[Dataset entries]
# # # #

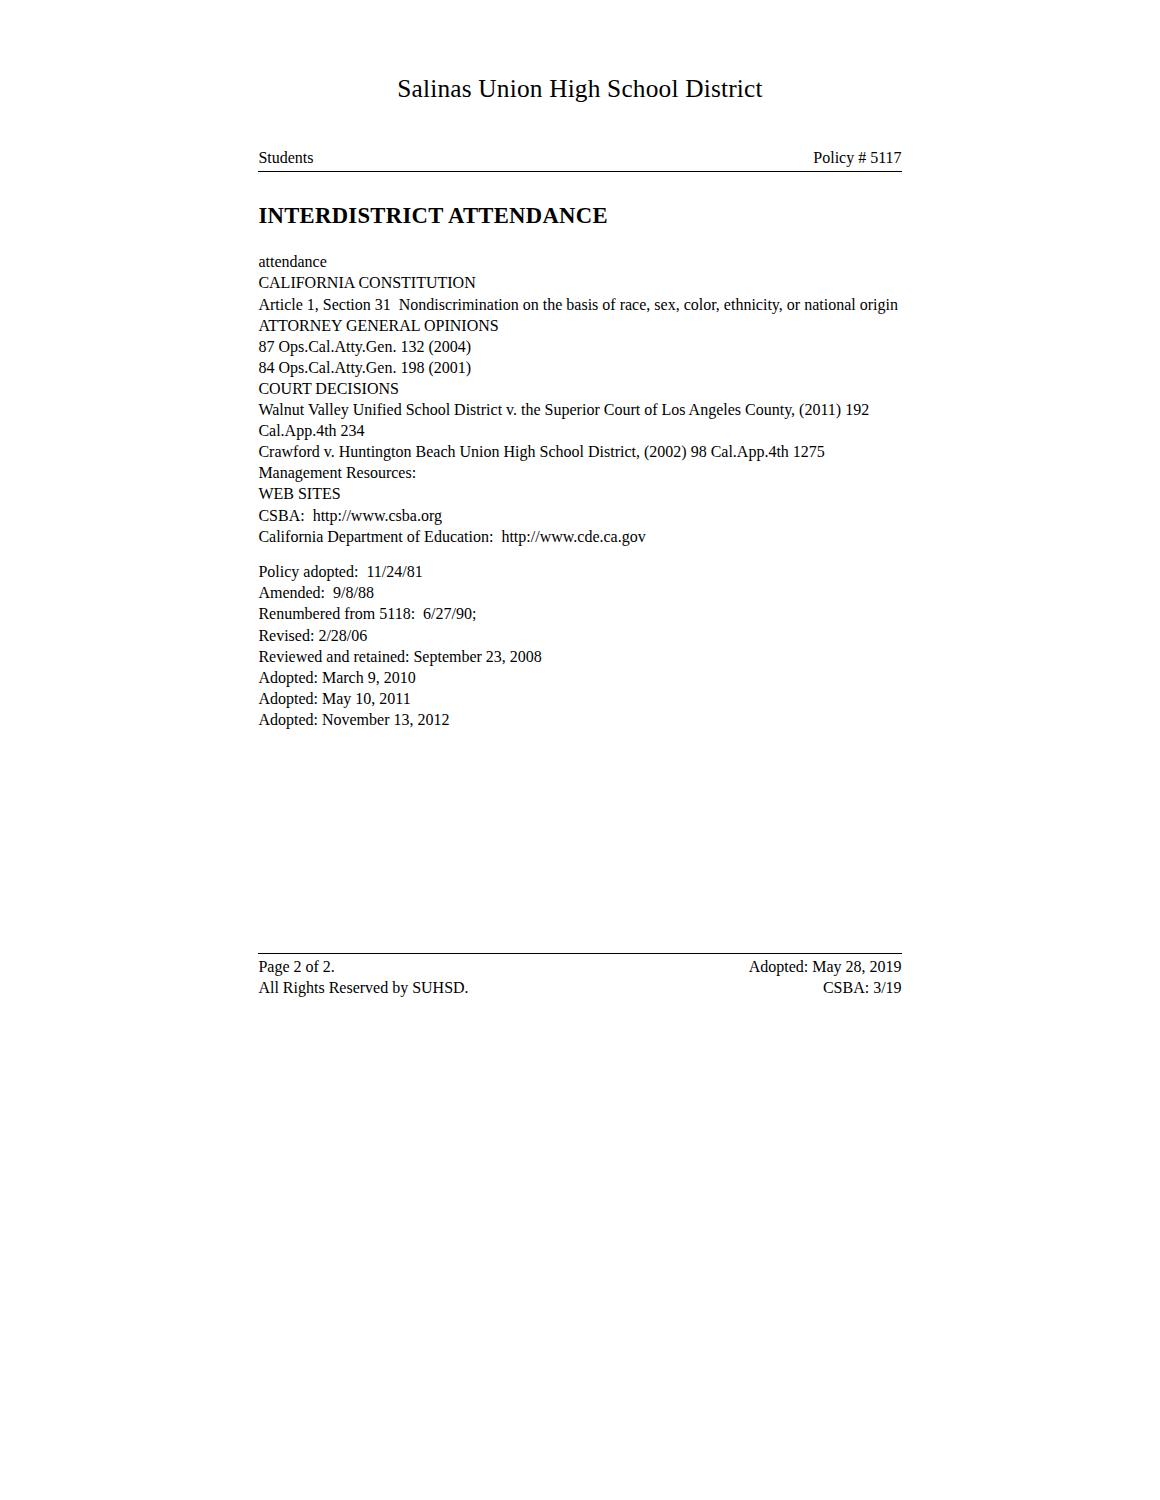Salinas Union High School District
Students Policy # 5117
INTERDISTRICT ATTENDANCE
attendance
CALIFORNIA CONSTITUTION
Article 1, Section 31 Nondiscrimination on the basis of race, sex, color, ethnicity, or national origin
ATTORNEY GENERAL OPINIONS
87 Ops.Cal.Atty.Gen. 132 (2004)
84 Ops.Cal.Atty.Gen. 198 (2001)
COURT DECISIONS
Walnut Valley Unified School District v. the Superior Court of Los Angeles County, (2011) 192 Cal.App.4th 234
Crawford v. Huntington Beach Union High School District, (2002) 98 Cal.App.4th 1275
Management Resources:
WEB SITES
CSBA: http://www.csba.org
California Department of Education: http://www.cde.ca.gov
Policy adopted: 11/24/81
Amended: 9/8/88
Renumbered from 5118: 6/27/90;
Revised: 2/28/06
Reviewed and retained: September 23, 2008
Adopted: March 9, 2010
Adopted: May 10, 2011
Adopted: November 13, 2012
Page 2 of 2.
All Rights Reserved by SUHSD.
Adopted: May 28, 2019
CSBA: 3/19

# # # #

» Directions for this task: Without the pictures, repeat every record above exactly as written.

» Exercise answer:
Salinas Union High School District
Students Policy # 5117
INTERDISTRICT ATTENDANCE
attendance
CALIFORNIA CONSTITUTION
Article 1, Section 31 Nondiscrimination on the basis of race, sex, color, ethnicity, or national origin
ATTORNEY GENERAL OPINIONS
87 Ops.Cal.Atty.Gen. 132 (2004)
84 Ops.Cal.Atty.Gen. 198 (2001)
COURT DECISIONS
Walnut Valley Unified School District v. the Superior Court of Los Angeles County, (2011) 192 Cal.App.4th 234
Crawford v. Huntington Beach Union High School District, (2002) 98 Cal.App.4th 1275
Management Resources:
WEB SITES
CSBA: http://www.csba.org
California Department of Education: http://www.cde.ca.gov
Policy adopted: 11/24/81
Amended: 9/8/88
Renumbered from 5118: 6/27/90;
Revised: 2/28/06
Reviewed and retained: September 23, 2008
Adopted: March 9, 2010
Adopted: May 10, 2011
Adopted: November 13, 2012
Page 2 of 2.
All Rights Reserved by SUHSD.
Adopted: May 28, 2019
CSBA: 3/19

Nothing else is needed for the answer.